I last reread it forty years ago.
Time passes, but not it. The brilliant teacher
who introduced me to it has Alzheimer’s.
I do not know good and bad what has happened

to my classmates. I am in a guesthouse
of an abbey in Ireland. Outside my window
is an exuberant riot of colours: flowers,
bushes, growths. Further down the path,

people are at noon Mass. For days now,
all I have done here is sleep. Mornings,
afternoons and, in chapters, at night.
A friend to whom I wrote about this

wrote back that sleep can be restorative.
‘We are all getting older, and the rubbish
of the last three years has left its mark
on everybody.’ It does me good

to think of Jane Austen telling the story
of dull Fanny Price. Writing it down.
Blotting it. Sending it out into a
problematic world. Slowly and evenly

may not exist. Love may not be that,
but love is that. Yes it is.


In Ireland Again

Sometimes I like to walk in graveyards.
Parallel naps. The pal of a friend of mine
likes to lie on his back in graveyards
and have a smoke. If I smoked, I would do the same.
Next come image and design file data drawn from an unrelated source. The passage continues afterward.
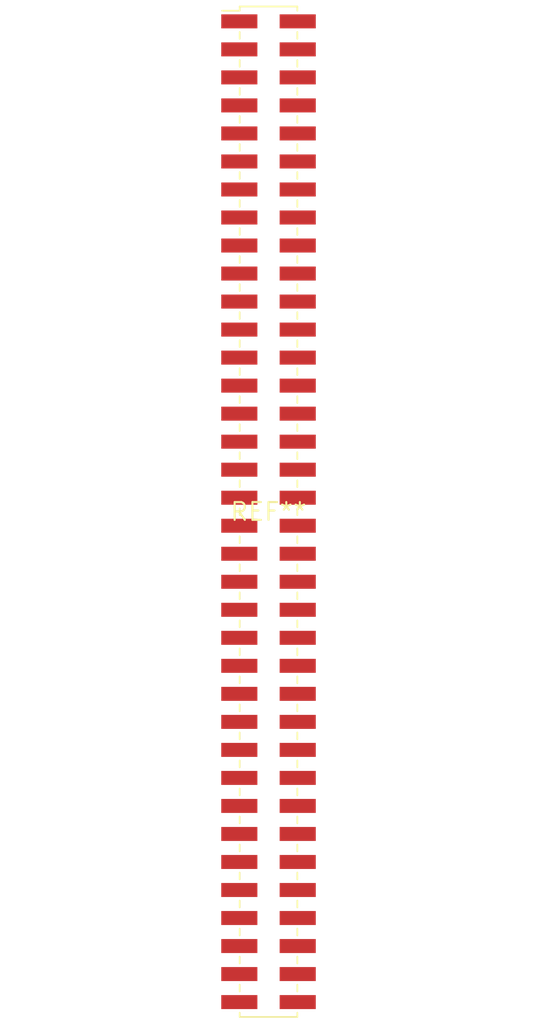
<source format=kicad_pcb>
(kicad_pcb (version 20240108) (generator pcbnew)

  (general
    (thickness 1.6)
  )

  (paper "A4")
  (layers
    (0 "F.Cu" signal)
    (31 "B.Cu" signal)
    (32 "B.Adhes" user "B.Adhesive")
    (33 "F.Adhes" user "F.Adhesive")
    (34 "B.Paste" user)
    (35 "F.Paste" user)
    (36 "B.SilkS" user "B.Silkscreen")
    (37 "F.SilkS" user "F.Silkscreen")
    (38 "B.Mask" user)
    (39 "F.Mask" user)
    (40 "Dwgs.User" user "User.Drawings")
    (41 "Cmts.User" user "User.Comments")
    (42 "Eco1.User" user "User.Eco1")
    (43 "Eco2.User" user "User.Eco2")
    (44 "Edge.Cuts" user)
    (45 "Margin" user)
    (46 "B.CrtYd" user "B.Courtyard")
    (47 "F.CrtYd" user "F.Courtyard")
    (48 "B.Fab" user)
    (49 "F.Fab" user)
    (50 "User.1" user)
    (51 "User.2" user)
    (52 "User.3" user)
    (53 "User.4" user)
    (54 "User.5" user)
    (55 "User.6" user)
    (56 "User.7" user)
    (57 "User.8" user)
    (58 "User.9" user)
  )

  (setup
    (pad_to_mask_clearance 0)
    (pcbplotparams
      (layerselection 0x00010fc_ffffffff)
      (plot_on_all_layers_selection 0x0000000_00000000)
      (disableapertmacros false)
      (usegerberextensions false)
      (usegerberattributes false)
      (usegerberadvancedattributes false)
      (creategerberjobfile false)
      (dashed_line_dash_ratio 12.000000)
      (dashed_line_gap_ratio 3.000000)
      (svgprecision 4)
      (plotframeref false)
      (viasonmask false)
      (mode 1)
      (useauxorigin false)
      (hpglpennumber 1)
      (hpglpenspeed 20)
      (hpglpendiameter 15.000000)
      (dxfpolygonmode false)
      (dxfimperialunits false)
      (dxfusepcbnewfont false)
      (psnegative false)
      (psa4output false)
      (plotreference false)
      (plotvalue false)
      (plotinvisibletext false)
      (sketchpadsonfab false)
      (subtractmaskfromsilk false)
      (outputformat 1)
      (mirror false)
      (drillshape 1)
      (scaleselection 1)
      (outputdirectory "")
    )
  )

  (net 0 "")

  (footprint "PinHeader_2x36_P2.00mm_Vertical_SMD" (layer "F.Cu") (at 0 0))

)

</source>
I do not know my real name. One day
I shall find that out.

Recently, I met a kindly local man, Larry,
about my own age. As happy as Larry,
despite much. As alive as Larry.

Some locutions go through my mind,
the way that they are off seems to be telling me something.
‘Clouds gather.’ Clouds do not gather.
It is we who gather.
‘Crescent moon.’ The moon is never a crescent.
We see it as that, that’s all.
Last evening, an apricot-coloured one,
rising in an indigo sky.

Parallel naps.

If one walks slowly, any walk is a ramble.

May God have pity on the terrified.


© Richard W. Halperin

Richard W. Halperin’s poems are published by Salmon/Cliffs of Moher and by Lapwing/Belfast. Salmon has listed Selected & New Poems, Introduction by Joseph Woods, for Autumn 2023; it will draw upon poems from Mr. Halperin’s four Salmon and sixteen Lapwing collections, on the occasion of his 80th birthday. A new Lapwing, The Painted Word, will also appear in 2023.